*** Block opens ***

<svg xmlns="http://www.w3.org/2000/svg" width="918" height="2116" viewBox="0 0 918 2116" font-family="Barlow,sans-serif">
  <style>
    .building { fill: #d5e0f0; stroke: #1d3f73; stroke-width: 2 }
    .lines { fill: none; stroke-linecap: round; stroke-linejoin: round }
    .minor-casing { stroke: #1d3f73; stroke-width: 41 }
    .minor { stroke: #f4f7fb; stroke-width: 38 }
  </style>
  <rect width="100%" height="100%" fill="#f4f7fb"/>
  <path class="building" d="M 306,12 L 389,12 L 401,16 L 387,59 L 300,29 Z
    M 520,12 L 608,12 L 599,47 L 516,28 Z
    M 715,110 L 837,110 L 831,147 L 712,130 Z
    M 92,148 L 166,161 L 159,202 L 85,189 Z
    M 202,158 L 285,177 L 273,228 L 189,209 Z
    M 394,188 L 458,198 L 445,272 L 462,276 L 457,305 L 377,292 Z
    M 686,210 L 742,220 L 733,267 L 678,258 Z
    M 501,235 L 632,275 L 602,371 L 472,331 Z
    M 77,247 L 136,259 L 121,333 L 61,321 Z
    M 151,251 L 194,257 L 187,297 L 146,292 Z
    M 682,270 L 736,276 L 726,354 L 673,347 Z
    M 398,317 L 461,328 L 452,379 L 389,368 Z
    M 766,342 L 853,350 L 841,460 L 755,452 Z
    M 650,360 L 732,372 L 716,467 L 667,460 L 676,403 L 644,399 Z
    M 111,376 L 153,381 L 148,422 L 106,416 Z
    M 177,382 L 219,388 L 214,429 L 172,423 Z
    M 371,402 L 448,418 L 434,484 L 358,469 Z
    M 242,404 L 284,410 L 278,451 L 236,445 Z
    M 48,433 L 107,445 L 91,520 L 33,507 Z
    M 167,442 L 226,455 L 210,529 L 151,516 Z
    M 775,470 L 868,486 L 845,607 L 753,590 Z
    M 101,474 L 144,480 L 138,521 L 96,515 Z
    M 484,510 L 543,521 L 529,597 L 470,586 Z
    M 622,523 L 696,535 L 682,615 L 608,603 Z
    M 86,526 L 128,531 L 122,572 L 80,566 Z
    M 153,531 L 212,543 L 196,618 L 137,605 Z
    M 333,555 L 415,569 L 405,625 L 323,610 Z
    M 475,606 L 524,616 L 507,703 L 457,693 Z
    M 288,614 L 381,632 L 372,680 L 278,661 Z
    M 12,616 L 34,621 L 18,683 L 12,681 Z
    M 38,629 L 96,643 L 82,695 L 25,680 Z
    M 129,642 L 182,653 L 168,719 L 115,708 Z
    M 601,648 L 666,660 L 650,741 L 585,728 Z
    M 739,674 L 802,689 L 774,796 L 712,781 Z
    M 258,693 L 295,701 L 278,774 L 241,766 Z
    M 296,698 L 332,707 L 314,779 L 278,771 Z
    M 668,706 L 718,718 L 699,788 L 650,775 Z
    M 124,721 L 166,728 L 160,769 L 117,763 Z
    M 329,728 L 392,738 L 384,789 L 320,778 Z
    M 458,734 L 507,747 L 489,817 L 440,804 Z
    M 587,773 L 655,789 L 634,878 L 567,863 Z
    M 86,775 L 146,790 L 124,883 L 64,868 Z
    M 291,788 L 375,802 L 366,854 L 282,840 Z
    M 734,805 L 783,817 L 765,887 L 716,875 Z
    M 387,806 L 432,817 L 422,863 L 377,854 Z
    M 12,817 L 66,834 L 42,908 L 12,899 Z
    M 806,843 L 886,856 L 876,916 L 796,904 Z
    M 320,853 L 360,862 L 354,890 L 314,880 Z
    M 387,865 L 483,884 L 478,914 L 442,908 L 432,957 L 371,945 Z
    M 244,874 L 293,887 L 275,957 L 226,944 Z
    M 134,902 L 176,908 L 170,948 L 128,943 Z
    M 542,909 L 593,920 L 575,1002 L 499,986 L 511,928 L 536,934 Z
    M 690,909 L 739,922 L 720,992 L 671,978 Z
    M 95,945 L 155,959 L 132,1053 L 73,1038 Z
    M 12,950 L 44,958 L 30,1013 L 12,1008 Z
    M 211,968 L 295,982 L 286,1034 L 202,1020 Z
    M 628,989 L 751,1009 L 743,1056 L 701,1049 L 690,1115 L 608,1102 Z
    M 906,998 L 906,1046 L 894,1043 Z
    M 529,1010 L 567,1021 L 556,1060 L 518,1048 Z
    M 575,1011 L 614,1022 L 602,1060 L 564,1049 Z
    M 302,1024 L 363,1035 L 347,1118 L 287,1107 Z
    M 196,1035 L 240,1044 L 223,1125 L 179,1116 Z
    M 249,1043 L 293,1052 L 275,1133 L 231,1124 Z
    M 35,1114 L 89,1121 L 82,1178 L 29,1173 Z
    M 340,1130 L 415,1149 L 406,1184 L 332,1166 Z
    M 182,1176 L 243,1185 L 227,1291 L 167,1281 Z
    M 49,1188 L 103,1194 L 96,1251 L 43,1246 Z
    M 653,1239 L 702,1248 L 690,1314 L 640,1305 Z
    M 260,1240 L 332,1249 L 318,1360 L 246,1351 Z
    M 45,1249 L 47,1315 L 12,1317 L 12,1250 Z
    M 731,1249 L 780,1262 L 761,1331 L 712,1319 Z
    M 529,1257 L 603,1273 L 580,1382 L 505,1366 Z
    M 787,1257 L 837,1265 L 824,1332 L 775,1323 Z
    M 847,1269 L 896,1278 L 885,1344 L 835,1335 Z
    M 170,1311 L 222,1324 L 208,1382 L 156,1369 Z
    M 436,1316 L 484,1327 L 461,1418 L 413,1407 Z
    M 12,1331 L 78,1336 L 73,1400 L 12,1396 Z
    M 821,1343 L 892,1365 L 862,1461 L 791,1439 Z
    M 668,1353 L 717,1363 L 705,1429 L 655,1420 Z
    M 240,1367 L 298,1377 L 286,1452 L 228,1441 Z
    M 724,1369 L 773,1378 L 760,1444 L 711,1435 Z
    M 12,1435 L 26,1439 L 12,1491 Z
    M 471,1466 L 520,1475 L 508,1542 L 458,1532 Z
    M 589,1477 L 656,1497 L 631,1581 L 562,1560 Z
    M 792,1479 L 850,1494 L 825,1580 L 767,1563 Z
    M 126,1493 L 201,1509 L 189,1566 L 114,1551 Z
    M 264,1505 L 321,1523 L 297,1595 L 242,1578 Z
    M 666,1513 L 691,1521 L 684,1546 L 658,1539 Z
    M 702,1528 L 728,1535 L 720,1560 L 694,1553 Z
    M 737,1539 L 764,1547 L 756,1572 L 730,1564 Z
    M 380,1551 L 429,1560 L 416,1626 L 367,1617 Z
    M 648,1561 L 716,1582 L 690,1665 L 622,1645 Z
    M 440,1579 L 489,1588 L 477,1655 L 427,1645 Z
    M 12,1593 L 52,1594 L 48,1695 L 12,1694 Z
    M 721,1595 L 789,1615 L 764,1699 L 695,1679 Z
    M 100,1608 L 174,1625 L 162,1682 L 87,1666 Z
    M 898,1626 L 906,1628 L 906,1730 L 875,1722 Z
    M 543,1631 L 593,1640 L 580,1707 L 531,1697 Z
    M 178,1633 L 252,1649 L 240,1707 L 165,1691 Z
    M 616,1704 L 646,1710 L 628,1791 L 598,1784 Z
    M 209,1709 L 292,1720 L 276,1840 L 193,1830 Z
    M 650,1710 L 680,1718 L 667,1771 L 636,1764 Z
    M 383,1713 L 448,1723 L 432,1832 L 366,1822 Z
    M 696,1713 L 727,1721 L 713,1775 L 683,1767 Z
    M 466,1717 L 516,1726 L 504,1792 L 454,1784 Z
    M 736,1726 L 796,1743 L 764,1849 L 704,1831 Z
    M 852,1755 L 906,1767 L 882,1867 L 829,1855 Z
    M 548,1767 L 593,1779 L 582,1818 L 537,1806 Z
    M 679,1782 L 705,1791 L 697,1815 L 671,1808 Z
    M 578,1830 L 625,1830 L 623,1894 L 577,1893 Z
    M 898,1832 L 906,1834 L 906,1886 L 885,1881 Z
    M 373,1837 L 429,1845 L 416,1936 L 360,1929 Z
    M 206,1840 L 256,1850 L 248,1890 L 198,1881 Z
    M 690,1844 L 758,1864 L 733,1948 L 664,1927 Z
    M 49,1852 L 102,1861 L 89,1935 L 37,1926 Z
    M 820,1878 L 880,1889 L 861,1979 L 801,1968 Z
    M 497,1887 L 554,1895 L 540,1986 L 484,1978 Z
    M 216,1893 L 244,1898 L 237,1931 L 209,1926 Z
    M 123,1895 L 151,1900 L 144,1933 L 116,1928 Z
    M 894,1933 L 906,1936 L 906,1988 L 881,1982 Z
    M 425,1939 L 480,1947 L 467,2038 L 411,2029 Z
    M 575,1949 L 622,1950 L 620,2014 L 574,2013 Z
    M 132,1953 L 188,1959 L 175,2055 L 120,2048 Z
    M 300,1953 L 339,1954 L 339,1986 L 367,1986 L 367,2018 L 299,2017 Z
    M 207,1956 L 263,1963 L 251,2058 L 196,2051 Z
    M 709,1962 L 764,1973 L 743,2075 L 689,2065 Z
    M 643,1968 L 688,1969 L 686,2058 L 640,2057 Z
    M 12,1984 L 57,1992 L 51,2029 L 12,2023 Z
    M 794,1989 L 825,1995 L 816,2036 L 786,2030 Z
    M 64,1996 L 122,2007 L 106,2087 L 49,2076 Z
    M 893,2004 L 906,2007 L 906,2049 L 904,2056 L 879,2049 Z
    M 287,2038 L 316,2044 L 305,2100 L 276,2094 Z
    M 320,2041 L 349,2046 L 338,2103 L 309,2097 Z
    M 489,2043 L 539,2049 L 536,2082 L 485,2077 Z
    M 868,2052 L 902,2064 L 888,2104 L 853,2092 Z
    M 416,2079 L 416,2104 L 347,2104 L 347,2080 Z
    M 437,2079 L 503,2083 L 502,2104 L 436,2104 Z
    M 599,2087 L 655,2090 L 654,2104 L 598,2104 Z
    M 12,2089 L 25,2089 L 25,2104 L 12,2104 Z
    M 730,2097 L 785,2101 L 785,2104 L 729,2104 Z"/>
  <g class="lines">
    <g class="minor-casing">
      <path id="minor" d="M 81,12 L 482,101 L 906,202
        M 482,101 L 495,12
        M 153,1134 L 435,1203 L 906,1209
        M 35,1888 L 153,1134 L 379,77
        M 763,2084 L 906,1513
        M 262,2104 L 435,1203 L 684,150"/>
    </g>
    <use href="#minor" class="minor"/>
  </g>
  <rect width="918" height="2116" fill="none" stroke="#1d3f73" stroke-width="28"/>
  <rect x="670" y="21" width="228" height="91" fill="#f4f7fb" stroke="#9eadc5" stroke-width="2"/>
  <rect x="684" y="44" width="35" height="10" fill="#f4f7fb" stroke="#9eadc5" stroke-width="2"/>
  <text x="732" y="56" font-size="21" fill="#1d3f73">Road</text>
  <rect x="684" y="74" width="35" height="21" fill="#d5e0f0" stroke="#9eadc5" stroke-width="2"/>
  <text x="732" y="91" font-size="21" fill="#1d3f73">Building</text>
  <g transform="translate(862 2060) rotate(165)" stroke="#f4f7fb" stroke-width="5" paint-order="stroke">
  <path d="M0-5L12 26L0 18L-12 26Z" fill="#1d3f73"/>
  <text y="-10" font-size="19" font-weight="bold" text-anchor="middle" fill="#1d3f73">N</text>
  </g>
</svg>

*** Block closes ***

◆ WHAT IS NEEDED ◆
Once you find the string "lines" in a line of the records, copy that line.

◆ PROBLEM SOLUTION ◆
    .lines { fill: none; stroke-linecap: round; stroke-linejoin: round }
  <g class="lines">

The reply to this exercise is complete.